A rule that requires automakers to take steps to prevent passengers from being ejected from side windows in rollover crashes will be phased in starting 2013, according to a statement from the National Highway Traffic Safety Administration. U.S. auto-safety regulators will require these anti-ejection measures for all cars sold in the U.S.
The new vehicles must meet the standard by model year 2018. These changes will cost $31 per vehicle, or $507 million annually.
The NHTSA claims that the measures may save 373 lives a year by making it more likely that people will stay inside vehicles that crash.
About 47% of people killed in rollover crashes are ejected from vehicles. NHTSA Administrator David Strickland said that rollover crashes are the “deadliest” of all crash types. He said that this is just one step in the agency’s efforts to lessen fatalities and serious injuries that result from them.

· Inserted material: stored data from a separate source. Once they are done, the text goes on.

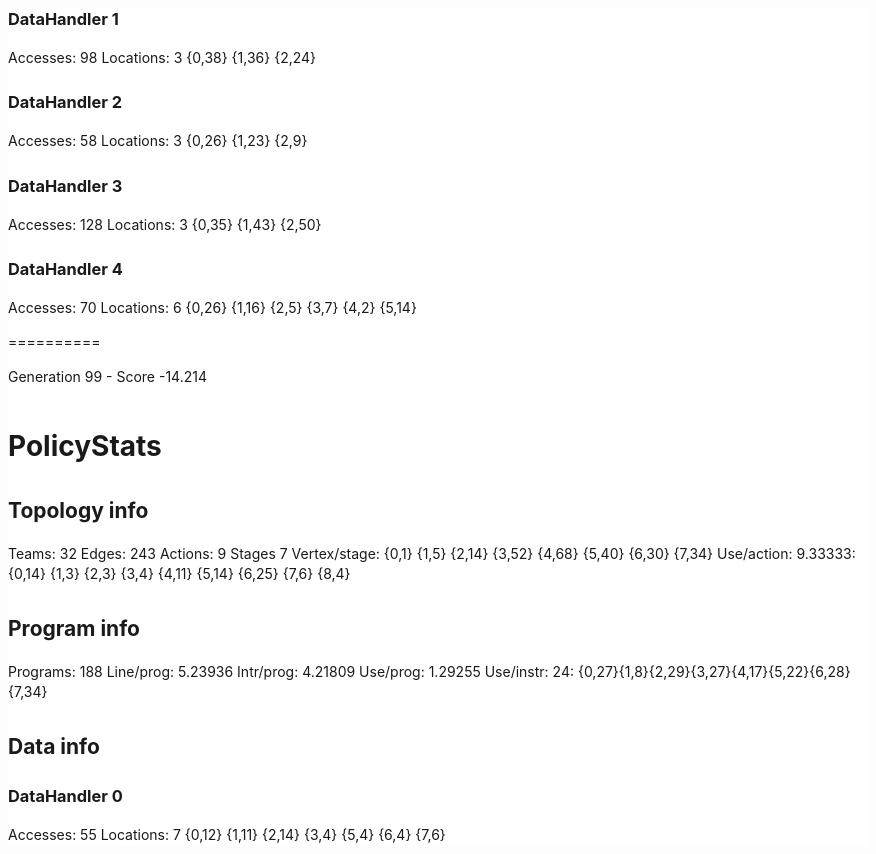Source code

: ### DataHandler 1
Accesses:	98
Locations:	3
{0,38} {1,36} {2,24} 

### DataHandler 2
Accesses:	58
Locations:	3
{0,26} {1,23} {2,9} 

### DataHandler 3
Accesses:	128
Locations:	3
{0,35} {1,43} {2,50} 

### DataHandler 4
Accesses:	70
Locations:	6
{0,26} {1,16} {2,5} {3,7} {4,2} {5,14} 


==========

Generation 99 - Score -14.214

# PolicyStats
## Topology info
Teams:		32
Edges:		243
Actions:	9
Stages		7
Vertex/stage:	{0,1} {1,5} {2,14} {3,52} {4,68} {5,40} {6,30} {7,34} 
Use/action:	9.33333: {0,14} {1,3} {2,3} {3,4} {4,11} {5,14} {6,25} {7,6} {8,4} 

## Program info
Programs:	188
Line/prog:	5.23936
Intr/prog:	4.21809
Use/prog:	1.29255
Use/instr:	24: {0,27}{1,8}{2,29}{3,27}{4,17}{5,22}{6,28}{7,34}

## Data info

### DataHandler 0
Accesses:	55
Locations:	7
{0,12} {1,11} {2,14} {3,4} {5,4} {6,4} {7,6}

The NHTSA statement didn’t state how manufacturers will meet the mandate but the likely options include window glazing to prevent shattering in crashes, and side-curtain air bags. Air bag manufacturers include Continental AG, TRW Automotive Holdings Corp., Autoliv Inc. and Johnson Controls Inc.
The NHTSA said that 10,000 people a year have died in passenger-vehicle rollover crashes in the past decade. It also said that the number of rollover deaths decreased in 2009 to 8,267. Aside from the lives saved, NHTSA also estimated 476 “serious” injuries will be prevented each year.